-- Start of Given data --
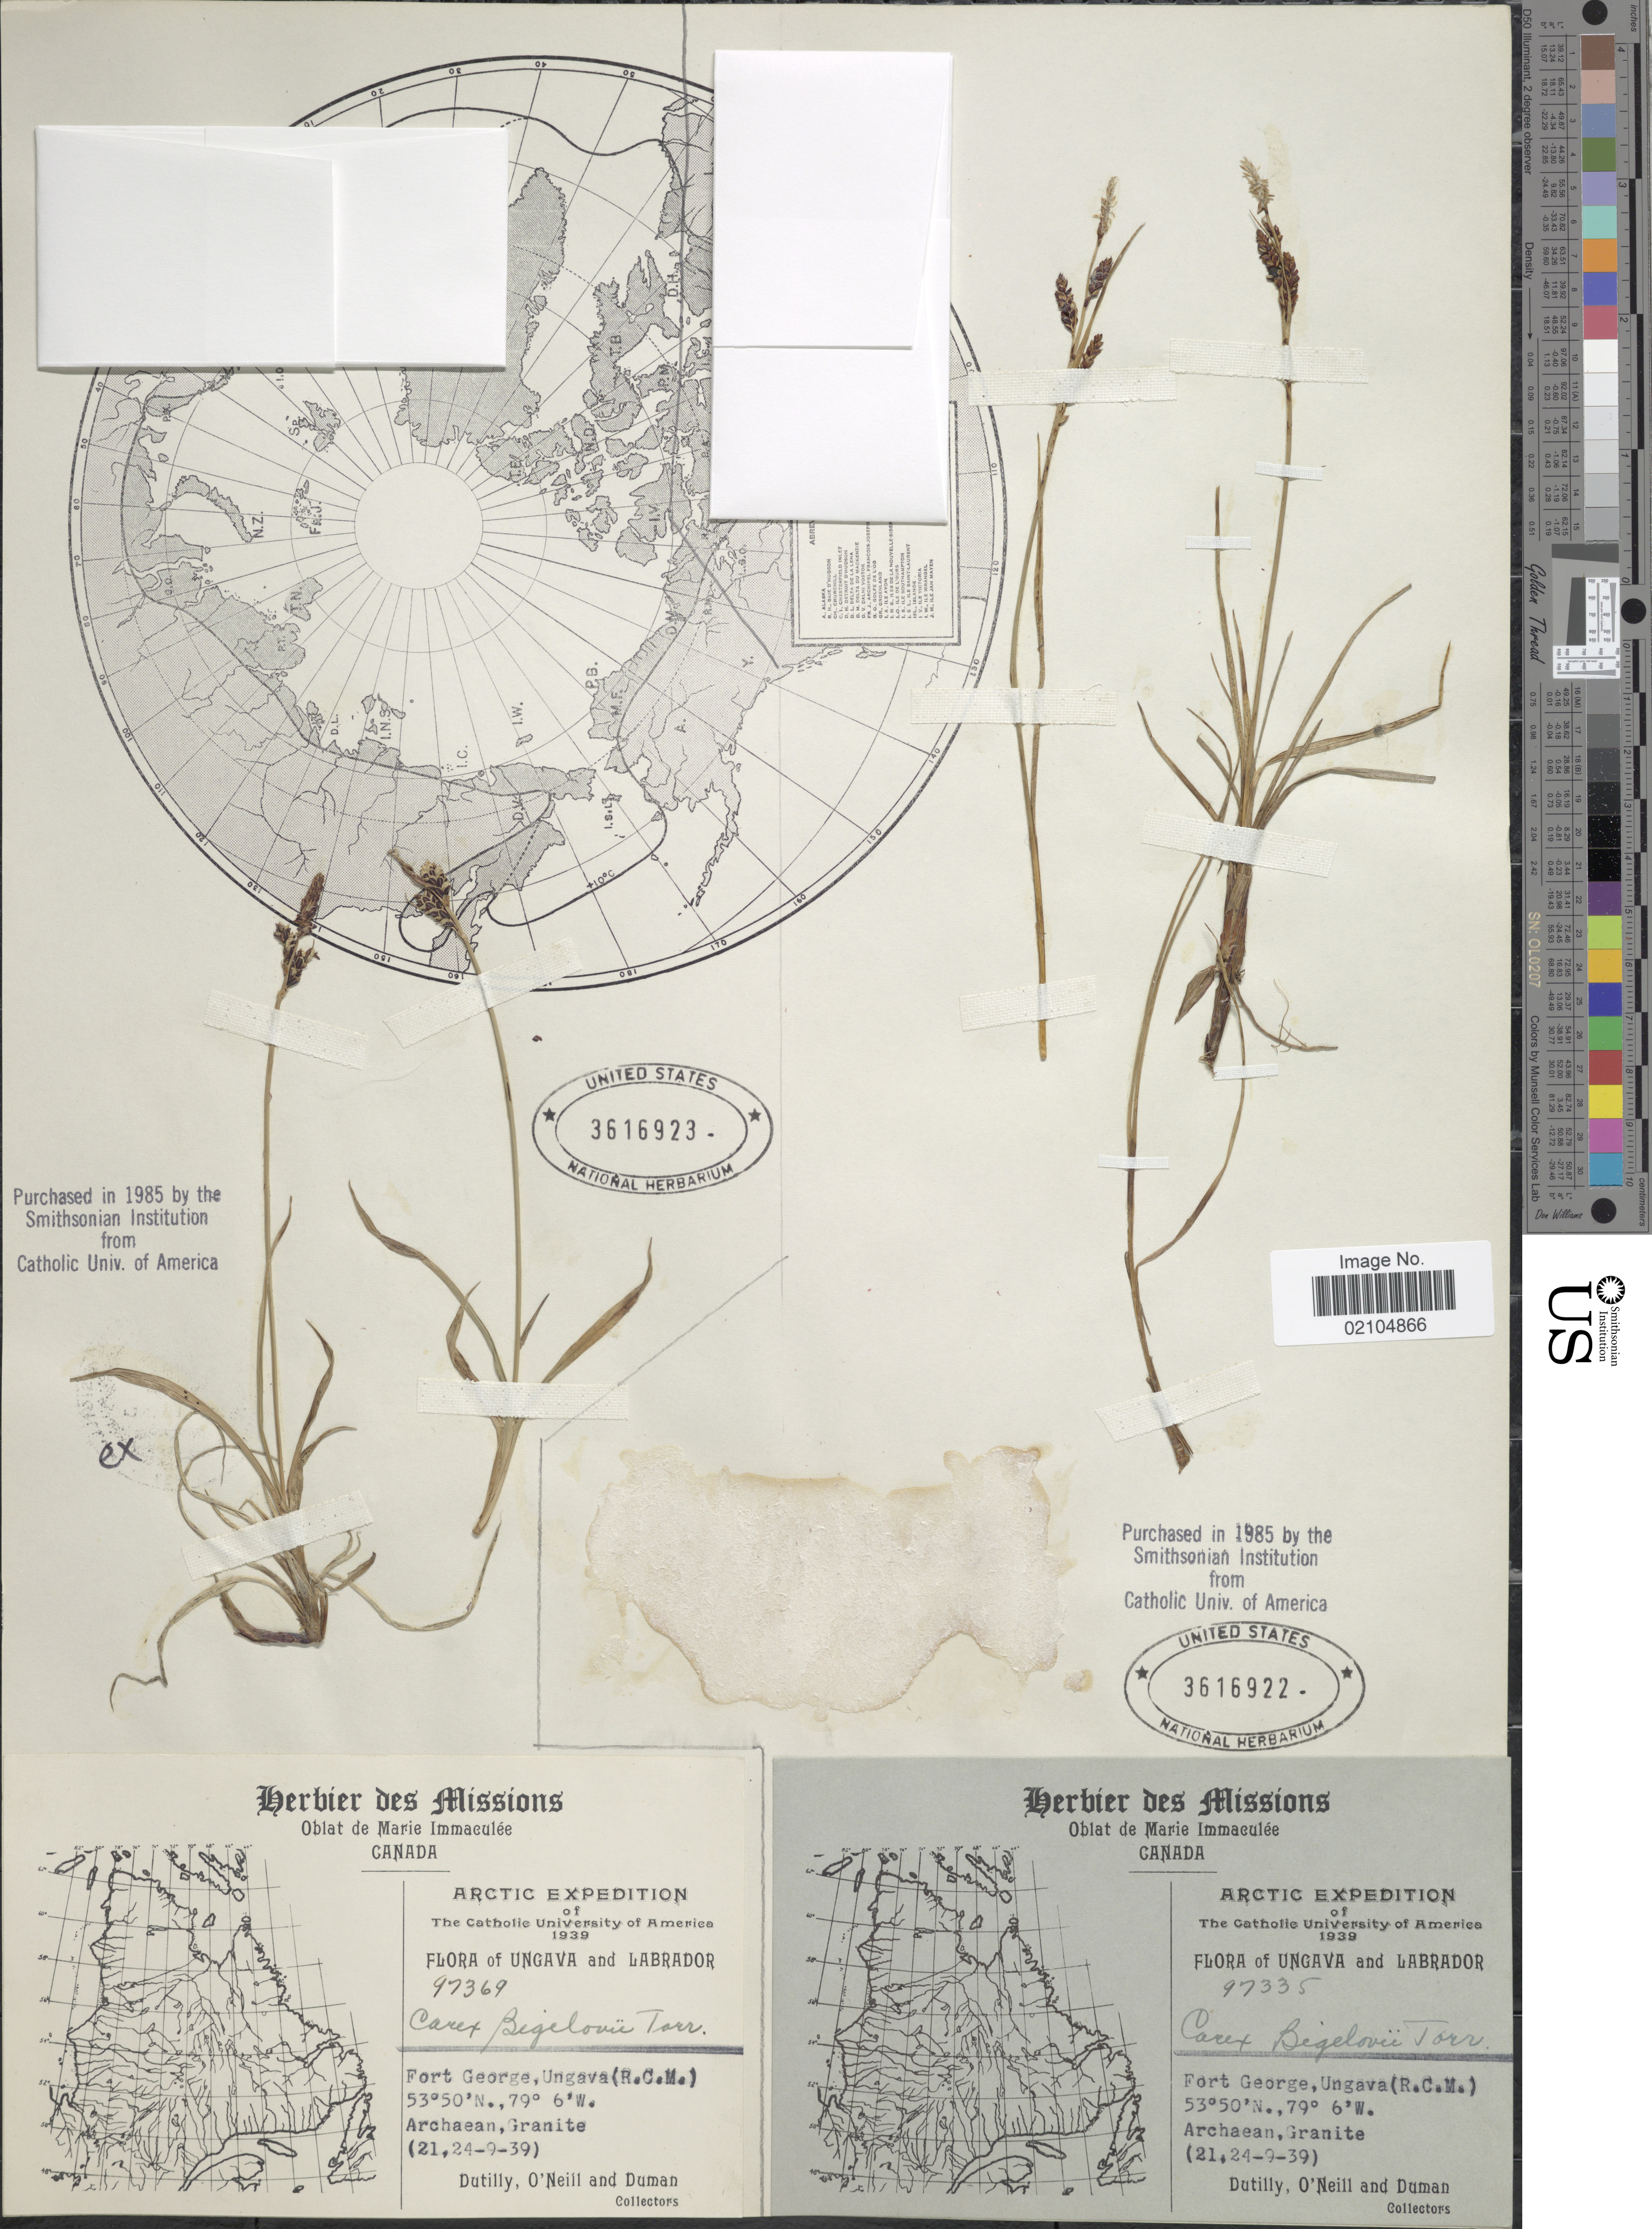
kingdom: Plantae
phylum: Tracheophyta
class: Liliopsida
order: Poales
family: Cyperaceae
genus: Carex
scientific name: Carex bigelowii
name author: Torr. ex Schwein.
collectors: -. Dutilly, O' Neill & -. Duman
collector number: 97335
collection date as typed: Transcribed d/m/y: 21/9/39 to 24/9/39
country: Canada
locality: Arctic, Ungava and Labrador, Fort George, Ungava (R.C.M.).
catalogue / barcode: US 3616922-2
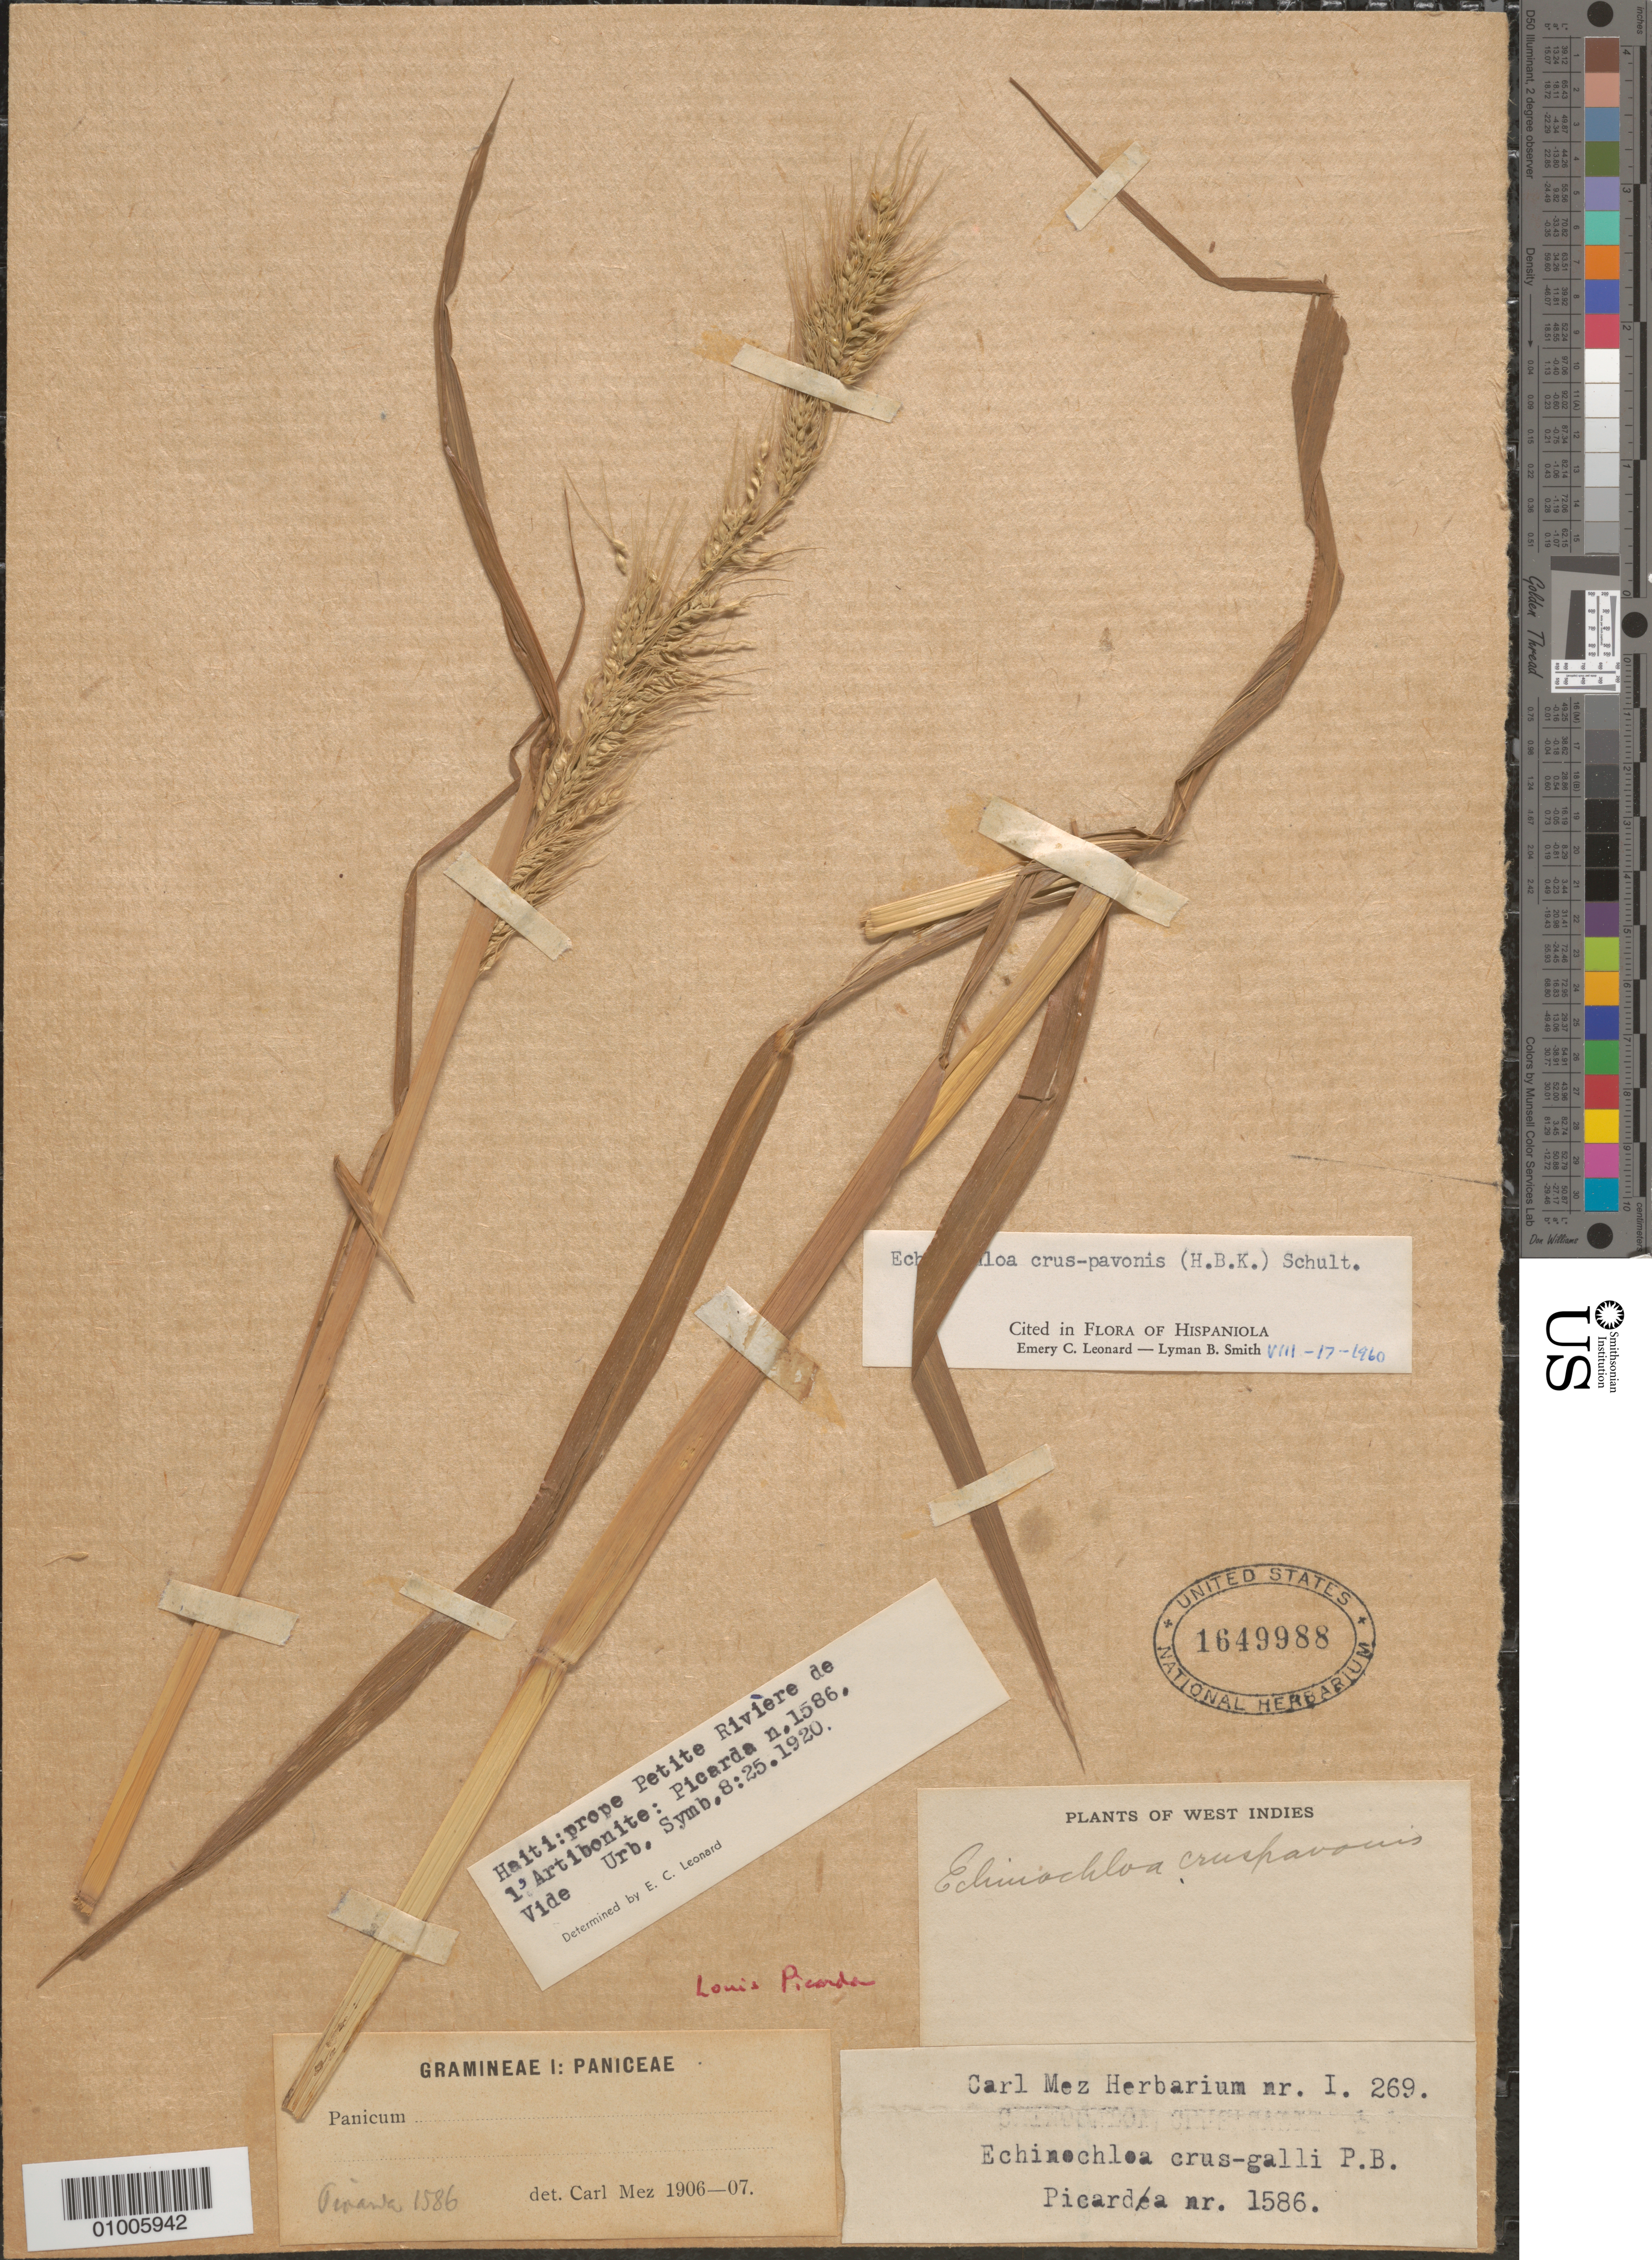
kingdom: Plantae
-- End of Given data --
The exercise —
Please quote every line of the records above word for word, leaving out the pictures.

Expected answer —
kingdom: Plantae
phylum: Tracheophyta
class: Liliopsida
order: Poales
family: Cyperaceae
genus: Carex
scientific name: Carex bigelowii
name author: Torr. ex Schwein.
collectors: -. Dutilly, O' Neill & -. Duman
collector number: 97335
collection date as typed: Transcribed d/m/y: 21/9/39 to 24/9/39
country: Canada
locality: Arctic, Ungava and Labrador, Fort George, Ungava (R.C.M.).
catalogue / barcode: US 3616922-2
kingdom: Plantae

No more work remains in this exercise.